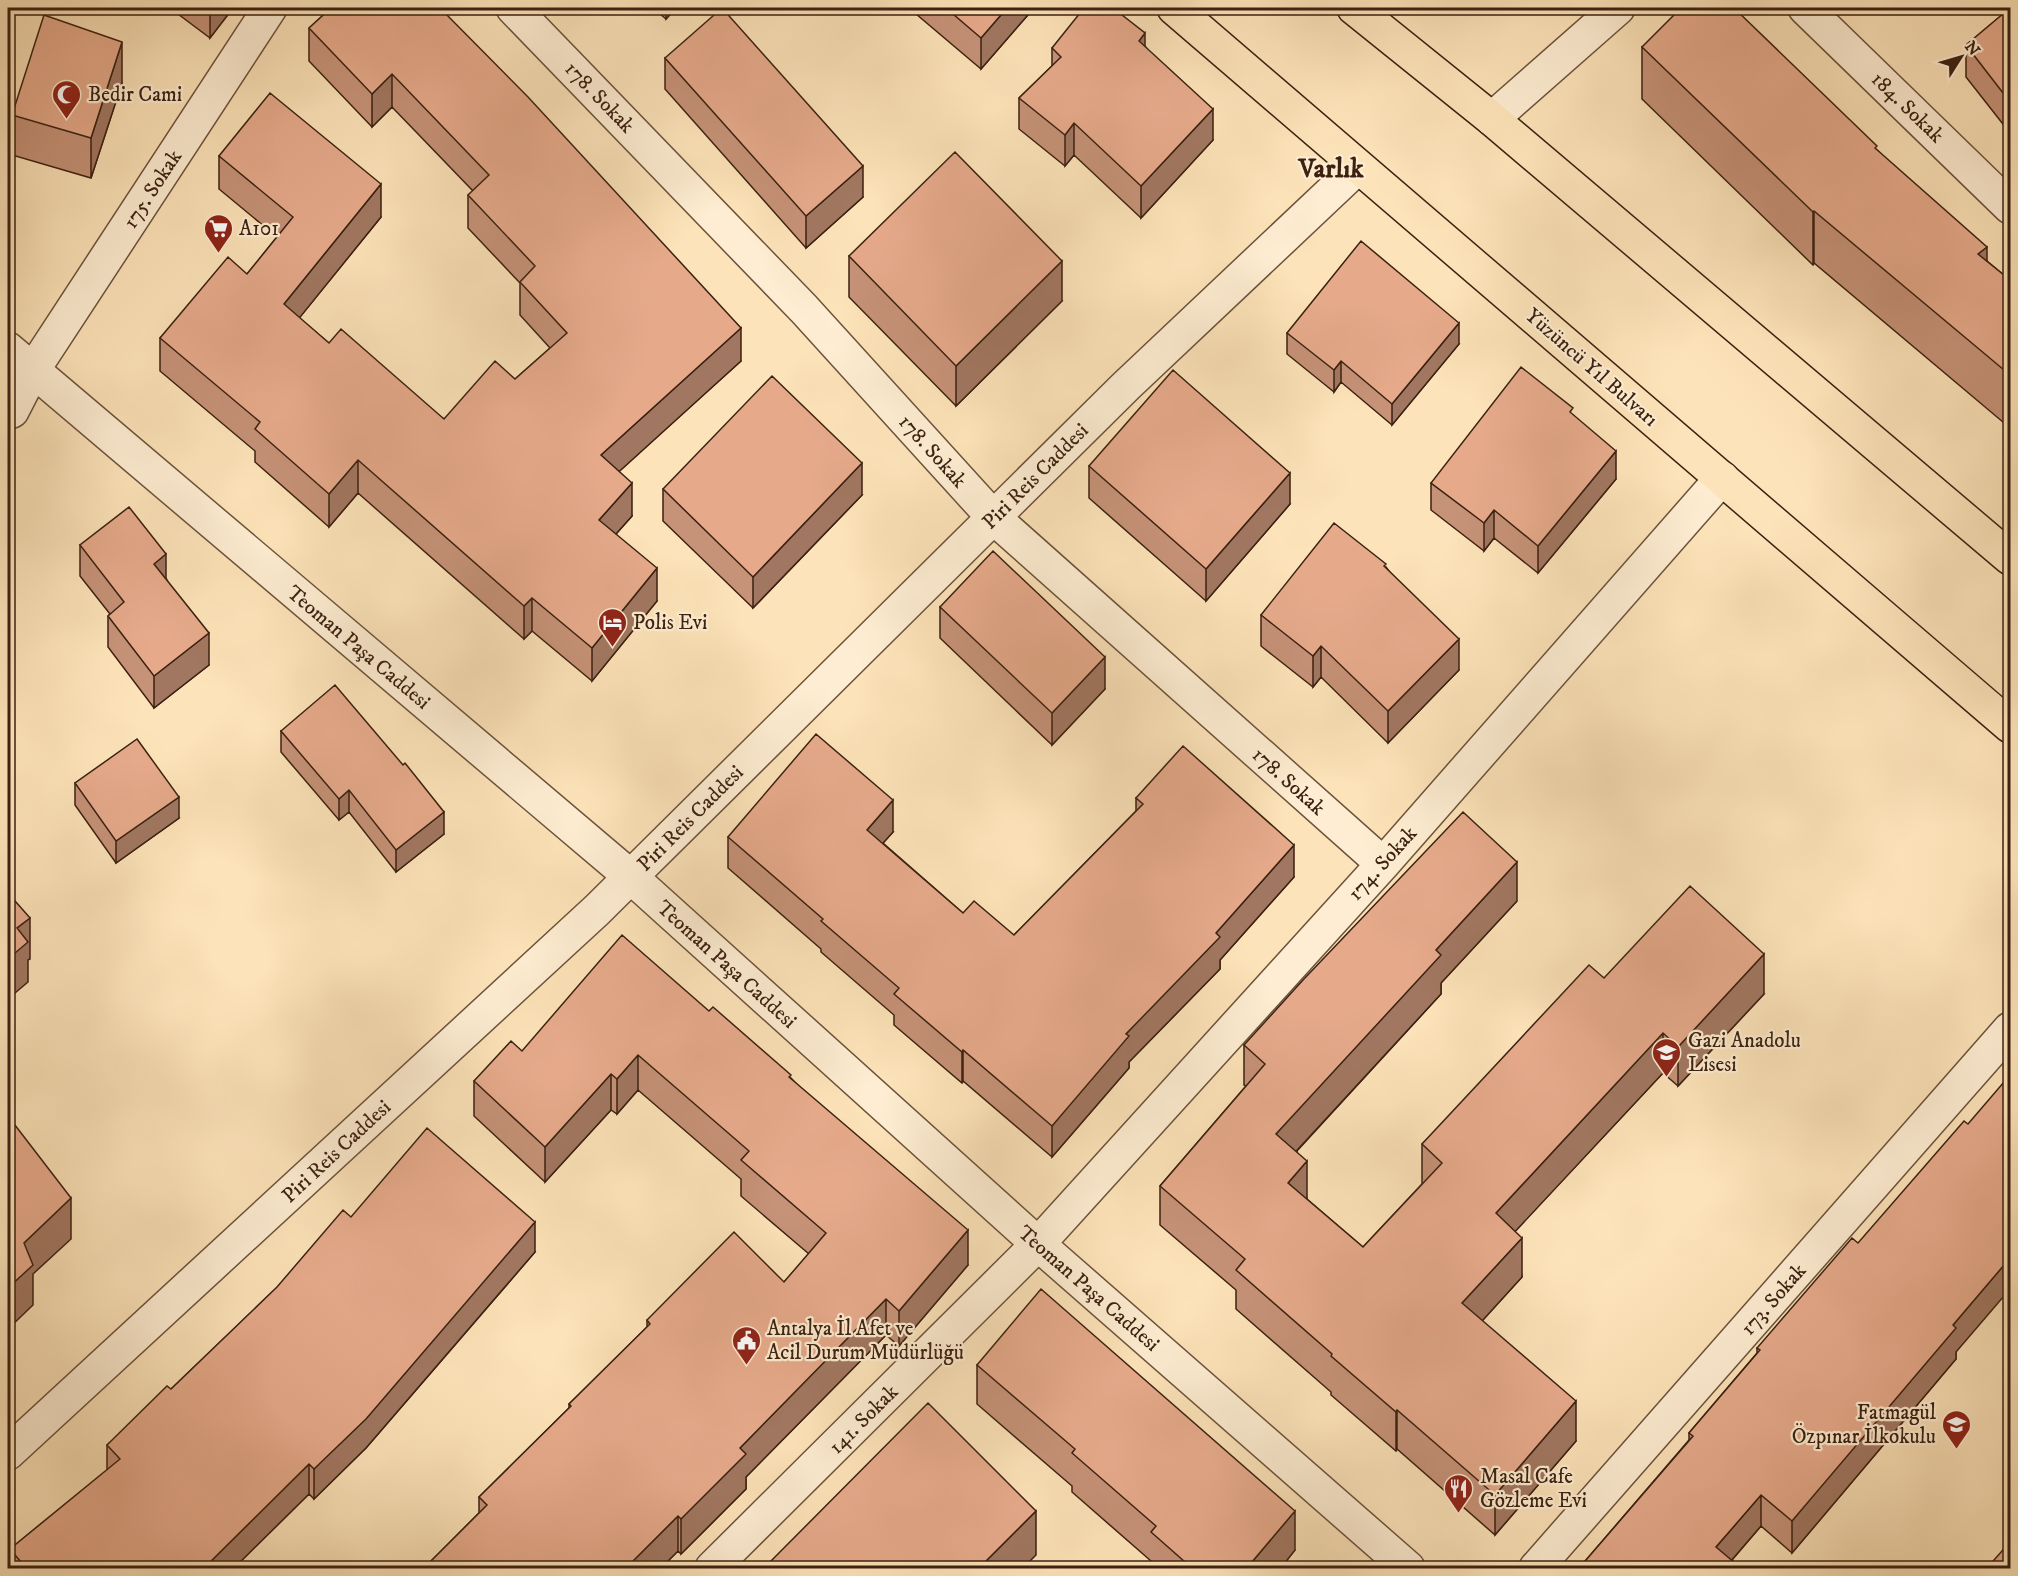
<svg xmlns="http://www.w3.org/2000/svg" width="2018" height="1576" font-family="'IM FELL DW Pica',serif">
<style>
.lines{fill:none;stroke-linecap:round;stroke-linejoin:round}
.minor-casing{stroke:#6c523b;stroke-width:36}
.major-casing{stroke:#3b2111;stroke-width:36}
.minor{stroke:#feedd2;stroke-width:33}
.major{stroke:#fde3b9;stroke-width:33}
.wall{fill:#c69278;stroke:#3b2111;stroke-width:1.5}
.shaded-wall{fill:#a17761;stroke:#3b2111;stroke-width:1.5}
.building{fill:#e6aa8b;stroke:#3b2111;stroke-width:1.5}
.labels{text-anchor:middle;stroke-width:4.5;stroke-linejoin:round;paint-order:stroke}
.poi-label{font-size:21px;fill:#3b2111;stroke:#feedd2;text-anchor:start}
.street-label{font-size:21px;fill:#3b2111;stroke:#feedd2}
.district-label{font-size:27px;font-weight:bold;fill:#3b2111;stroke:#feedd2}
</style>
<rect width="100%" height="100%" fill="#fde3b9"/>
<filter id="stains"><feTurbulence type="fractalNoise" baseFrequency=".00333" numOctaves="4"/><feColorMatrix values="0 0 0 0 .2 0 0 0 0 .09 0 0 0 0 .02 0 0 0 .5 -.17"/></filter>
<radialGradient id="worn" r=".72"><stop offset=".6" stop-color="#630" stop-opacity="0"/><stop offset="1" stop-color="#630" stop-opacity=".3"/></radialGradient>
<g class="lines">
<defs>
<path id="minor" d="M513,8L804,309L993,517L1383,864
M1805,8L2010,207
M1492,119L1618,8
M8,349L631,877L1038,1244L1408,1568
M12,411L33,370L270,8
M8,1453L597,910L1126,386L1358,167
M712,1568L1038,1244L1383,864L1722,478
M1536,1568L2010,1029"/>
<path id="major" d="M1174,8L2010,726
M1354,8L1492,119L2010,558"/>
</defs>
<use href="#minor" class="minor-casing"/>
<use href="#major" class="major-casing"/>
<use href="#minor" class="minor"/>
<use href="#major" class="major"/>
</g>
<path class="wall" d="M170,8H233L210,38Z
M331,8L741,361L619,471L632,516L616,534L657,601L592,681L532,631L524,639L358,493L329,527L255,462V451L160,371V338L247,274L277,237L219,189V156L381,217L299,318L329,343L444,419L515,379L550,348L520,315V283L468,228V195L473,191L392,107L372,127L309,61V28Z
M653,8H676L666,19Z
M909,8H1034L981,69Z
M2010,8V133L1966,77V45Z
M1145,46L1213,140L1141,218L1074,155L1065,166L1019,129V98L1052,66V48Z
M1642,47L1877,150L1987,261L2010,280V428L1814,263L1813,265L1642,99Z
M665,58L863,197L806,248L665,89Z
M122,83L91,178L12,155V115Z
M849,256L1062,301L956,406L849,297Z
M1287,333L1459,344L1392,425L1341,382L1334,392L1287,354Z
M1573,415L1616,479L1538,573L1494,538L1484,551L1431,510V483Z
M1089,466L1290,504L1206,601L1089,498Z
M663,489L862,495L753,608L663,521Z
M80,545L166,578L209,665L154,708L108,647V616L110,614L80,576Z
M1386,567L1459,670L1388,743L1321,677L1313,687L1261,646V615Z
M940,607L1105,689L1052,745L940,638Z
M281,731L444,834L396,872L349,812L339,820L281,752Z
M75,783L179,818L116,863L75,805Z
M1136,798L1294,877L1220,960V969L1129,1062V1068L1052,1157L963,1081L962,1083L894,1025V1015L821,952V949L728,868V837L893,832L883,843L963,913L1014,935L1136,811Z
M1517,901L1441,983V994L1297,1151L1307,1199L1363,1247L1422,1184V1144L1604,978L1764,994L1678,1086L1663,1073L1515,1231L1522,1277L1482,1321L1576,1441L1495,1535L1397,1449L1396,1451L1331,1395V1392L1236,1309V1290L1160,1225V1186L1246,1086L1244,1085V1045Z
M709,1011L791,1078L968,1265L899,1346L886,1335L746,1477V1489L681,1554L678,1551L660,1569H423L479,1513V1497L569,1408V1404L647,1327V1320L784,1282L809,1254L741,1196V1179L638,1090L617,1114L611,1110L545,1182L474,1116V1081L522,1051Z
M351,1217L535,1252L366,1448L314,1499L309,1494L233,1569H10V1549L107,1470V1445L171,1389Z
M1757,1348L1956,1352V1359L1792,1553L1761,1526L1732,1560L1742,1569H1580V1567L1689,1440V1433L1757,1353Z
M977,1365L1295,1550L1280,1569H1151V1561L1072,1492V1486L977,1404Z"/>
<path class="shaded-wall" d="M210,8H233L210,38Z
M666,8H676L666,19Z
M1007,8H1034L981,69V38Z
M1145,33V65L1139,41Z
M122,42V83L91,178V138Z
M392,74V107L372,127V94Z
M1213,109V140L1141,218V186Z
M1074,123V155L1065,166V135Z
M863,166V197L806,248V216Z
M381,184V217L284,337V304Z
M1814,211V263L1813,265V212Z
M1987,247V299L1978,254Z
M1062,261V301L956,406V366Z
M1459,323V344L1392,425V404Z
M741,328V361L601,488V455Z
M1341,361V382L1334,392V370Z
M1616,451V479L1538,573V546Z
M358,460V493L329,527V494Z
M862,463V495L753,608V577Z
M1290,473V504L1206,601V569Z
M632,483V516L599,553V520Z
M1494,510V538L1484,551V523Z
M166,554V585L154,564Z
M657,568V601L592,681V648Z
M532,598V631L524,639V606Z
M209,633V665L154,708V676Z
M1459,639V670L1388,743V711Z
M1321,646V677L1313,687V656Z
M1105,657V689L1052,745V713Z
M349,790V812L339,820V799Z
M179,797V818L116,863V841Z
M893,800V832L867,861V830Z
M444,812V834L396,872V850Z
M1294,845V877L1220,960V969L1129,1062V1068L1052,1157V1126L1126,1034Z
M1517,862V901L1441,983V994L1276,1173V1134L1436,950Z
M30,918V959L28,960V982L8,999V959L17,928Z
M1764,954V994L1678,1086V1047Z
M1663,1033V1073L1496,1252V1213Z
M963,1050V1081L962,1083V1052Z
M638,1055V1090L617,1114V1079Z
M611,1074V1110L545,1182V1147Z
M1307,1161V1200L1288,1183Z
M71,1198V1239L33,1274V1305L8,1329V1288L24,1243Z
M535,1222V1252L366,1448L314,1499V1469Z
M968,1230V1265L899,1346V1311Z
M1522,1238V1277L1462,1343V1303Z
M2010,1258V1289L1956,1352V1359L1792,1553V1521L1953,1325Z
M886,1299V1335L746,1477V1489L681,1554V1519L740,1448Z
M1576,1401V1441L1495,1535V1495Z
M1397,1410V1449L1396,1451V1412Z
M309,1464V1494L233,1569H203Z
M1761,1495V1526L1724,1569L1716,1547Z
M1036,1511V1555L1022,1569H978Z
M1295,1511V1550L1280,1569H1246Z
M678,1516V1551L660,1569H625Z"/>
<path class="building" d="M331,8H440L528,97L741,328L601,455L632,483L599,520L657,568L592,648L532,598L524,606L358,460L329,494L255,429L260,422L160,338L228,257L247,274L293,217L219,156L270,93L381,184L284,304L329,343L341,329L444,419L495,361L515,379L567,333L520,282L535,266L468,195L489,175L392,74L372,94L309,28Z
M722,8L863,166L806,216L665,58Z
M946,8H1007L981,38Z
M1084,8H1113L1145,33L1139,41L1213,109L1141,186L1074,123L1065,135L1019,98L1061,57L1052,48Z
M1681,8H1734L1877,146L1875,148L1987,247L1978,254L2010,280V375L1814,211L1813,212L1642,47Z
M2010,8V102L1966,45Z
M44,15L122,42L91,138L12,115Z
M955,152L1062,261L956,366L849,256Z
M1361,241L1459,323L1392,404L1341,361L1334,370L1287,333Z
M1521,367L1573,408L1570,412L1616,451L1538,546L1494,510L1484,523L1431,483Z
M1173,370L1290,473L1206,569L1089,466Z
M772,376L862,463L753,577L663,489Z
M129,507L166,554L154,564L209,633L154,676L108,616L124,602L80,545Z
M1334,523L1386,564L1384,566L1459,639L1388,711L1321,646L1313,656L1261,615Z
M993,551L1105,657L1052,713L940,607Z
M335,685L403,765L405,763L444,812L396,850L349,790L339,799L281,731Z
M816,734L893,800L867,830L963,913L974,901L1014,935L1143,804L1136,798L1183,746L1294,845L1216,933L1220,937L1126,1034L1129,1036L1052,1126L963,1050L962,1052L894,994L899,988L821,921L823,919L728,837Z
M137,739L179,797L116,841L75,783Z
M1463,812L1517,862L1436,950L1441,955L1276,1134L1307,1161L1288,1183L1363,1247L1442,1163L1422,1144L1589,965L1604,978L1690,886L1764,954L1678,1047L1663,1033L1496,1213L1522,1238L1462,1303L1576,1401L1495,1495L1397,1410L1396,1412L1331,1356L1332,1354L1236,1270L1245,1259L1160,1186L1265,1064L1244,1045L1303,980Z
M8,893L30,918L17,928L28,942L8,959Z
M622,935L709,1011L713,1007L791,1075L789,1077L968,1230L899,1311L886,1299L740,1448L746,1454L681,1519L678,1516L625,1569H423L487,1505L479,1497L571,1406L569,1404L650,1324L647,1320L734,1232L784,1282L826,1233L741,1160L749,1151L638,1055L617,1079L611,1074L545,1147L474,1081L511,1041L522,1051Z
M2010,1075V1258L1953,1325L1956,1328L1792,1521L1761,1495L1716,1547L1742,1569H1582L1580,1567L1693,1436L1689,1433L1760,1350L1757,1348L1852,1238L1858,1243L1964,1121L1968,1124Z
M8,1116L71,1198L24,1243L33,1265L8,1288Z
M427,1128L535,1222L366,1419L314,1469L309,1464L203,1569H27L10,1549L120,1459L107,1445L167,1386L171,1389L277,1287L343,1210L351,1217Z
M1041,1289L1295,1511L1246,1569H1193L1151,1532L1156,1526L1072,1453L1075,1449L977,1365Z
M928,1403L1036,1511L978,1569H766L771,1563L770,1562Z
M2010,1542V1569H1986Z"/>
<defs>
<symbol id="mosque-pin" viewBox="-11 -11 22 30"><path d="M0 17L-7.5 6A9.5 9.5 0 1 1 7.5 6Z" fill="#8f2418" stroke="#feedd2"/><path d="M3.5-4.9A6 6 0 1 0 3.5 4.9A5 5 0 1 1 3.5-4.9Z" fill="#fff"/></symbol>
<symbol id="supermarket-pin" viewBox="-11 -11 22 30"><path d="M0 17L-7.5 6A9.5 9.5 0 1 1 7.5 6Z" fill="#8f2418" stroke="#feedd2"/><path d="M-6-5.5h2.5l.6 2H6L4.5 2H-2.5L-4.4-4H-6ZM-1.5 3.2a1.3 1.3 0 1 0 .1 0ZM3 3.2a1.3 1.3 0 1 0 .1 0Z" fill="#fff"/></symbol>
<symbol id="hotel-pin" viewBox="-11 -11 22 30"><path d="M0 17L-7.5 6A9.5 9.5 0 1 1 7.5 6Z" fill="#8f2418" stroke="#feedd2"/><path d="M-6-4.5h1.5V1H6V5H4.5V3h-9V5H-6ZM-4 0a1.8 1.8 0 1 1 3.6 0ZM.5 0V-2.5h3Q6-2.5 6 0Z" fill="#fff"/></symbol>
<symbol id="school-pin" viewBox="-11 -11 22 30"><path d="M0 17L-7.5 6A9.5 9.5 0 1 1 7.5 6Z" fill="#8f2418" stroke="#feedd2"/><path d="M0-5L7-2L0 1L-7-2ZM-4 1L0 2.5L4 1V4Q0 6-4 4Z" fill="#fff"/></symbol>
<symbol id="civic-pin" viewBox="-11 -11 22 30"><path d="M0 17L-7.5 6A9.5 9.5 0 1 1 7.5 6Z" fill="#8f2418" stroke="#feedd2"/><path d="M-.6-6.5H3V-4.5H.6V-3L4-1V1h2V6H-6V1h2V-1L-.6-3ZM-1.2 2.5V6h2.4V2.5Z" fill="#fff"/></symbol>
<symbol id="restaurant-pin" viewBox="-11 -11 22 30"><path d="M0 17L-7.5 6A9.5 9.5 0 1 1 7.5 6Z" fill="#8f2418" stroke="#feedd2"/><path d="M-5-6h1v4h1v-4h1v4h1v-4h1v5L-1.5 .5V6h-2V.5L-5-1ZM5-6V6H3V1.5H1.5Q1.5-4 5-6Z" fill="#fff"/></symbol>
</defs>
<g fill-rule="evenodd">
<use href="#mosque-pin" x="50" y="78" width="33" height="45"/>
<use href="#supermarket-pin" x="202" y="212" width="33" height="45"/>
<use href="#hotel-pin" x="596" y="606" width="33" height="45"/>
<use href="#school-pin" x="1650" y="1036" width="33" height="45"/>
<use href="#civic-pin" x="730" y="1324" width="33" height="45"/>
<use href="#school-pin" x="1940" y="1408" width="33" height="45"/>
<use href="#restaurant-pin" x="1442" y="1472" width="33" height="45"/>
</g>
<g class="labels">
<g class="poi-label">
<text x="88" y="101">Bedir Cami</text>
<text x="239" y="235">A101</text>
<text x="633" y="629">Polis Evi</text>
<text x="1688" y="1047">Gazi Anadolu<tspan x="1688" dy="24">Lisesi</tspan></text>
<text x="767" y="1335">Antalya İl Afet ve<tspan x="767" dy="24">Acil Durum Müdürlüğü</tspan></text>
<text x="1936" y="1419" text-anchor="end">Fatmagül<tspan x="1936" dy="24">Özpınar İlkokulu</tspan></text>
<text x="1480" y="1483">Masal Cafe<tspan x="1480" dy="24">Gözleme Evi</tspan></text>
</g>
<g class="street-label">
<text transform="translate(600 97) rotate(46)" y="7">178. Sokak</text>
<text transform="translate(1908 107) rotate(44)" y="7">184. Sokak</text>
<text transform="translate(152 189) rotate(-57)" y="7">175. Sokak</text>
<text transform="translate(1592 367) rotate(41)" y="7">Yüzüncü Yıl Bulvarı</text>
<text transform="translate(933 451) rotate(48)" y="7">178. Sokak</text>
<text transform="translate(1035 476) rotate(-45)" y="7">Piri Reis Caddesi</text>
<text transform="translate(359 647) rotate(40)" y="7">Teoman Paşa Caddesi</text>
<text transform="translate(1289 781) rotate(42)" y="7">178. Sokak</text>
<text transform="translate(690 818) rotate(-45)" y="7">Piri Reis Caddesi</text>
<text transform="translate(1382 863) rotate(-48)" y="7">174. Sokak</text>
<text transform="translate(727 964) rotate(42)" y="7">Teoman Paşa Caddesi</text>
<text transform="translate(336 1151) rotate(-43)" y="7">Piri Reis Caddesi</text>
<text transform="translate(1089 1288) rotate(41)" y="7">Teoman Paşa Caddesi</text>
<text transform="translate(1773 1299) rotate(-49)" y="7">173. Sokak</text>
<text transform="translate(863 1419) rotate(-45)" y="7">141. Sokak</text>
</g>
<g class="district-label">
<text x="1331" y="177">Varlık</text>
</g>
</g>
<rect width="2018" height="1576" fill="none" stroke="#fde3b9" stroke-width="30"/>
<rect x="9" y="9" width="2000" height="1558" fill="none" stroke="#3b2111" stroke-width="3"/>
<rect x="15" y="15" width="1988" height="1546" fill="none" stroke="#3b2111" stroke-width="1.5"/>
<g transform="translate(1961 57) rotate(53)" stroke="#feedd2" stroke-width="4.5" paint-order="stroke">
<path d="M0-4.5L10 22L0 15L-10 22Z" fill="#3b2111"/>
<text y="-9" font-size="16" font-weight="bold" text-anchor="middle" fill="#3b2111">N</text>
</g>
<rect width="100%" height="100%" filter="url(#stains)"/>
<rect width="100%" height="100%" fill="url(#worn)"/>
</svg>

--

What the task asks: Copy out each line of the records that holds the string "casing".

Problem solution:
.minor-casing{stroke:#6c523b;stroke-width:36}
.major-casing{stroke:#3b2111;stroke-width:36}
<use href="#minor" class="minor-casing"/>
<use href="#major" class="major-casing"/>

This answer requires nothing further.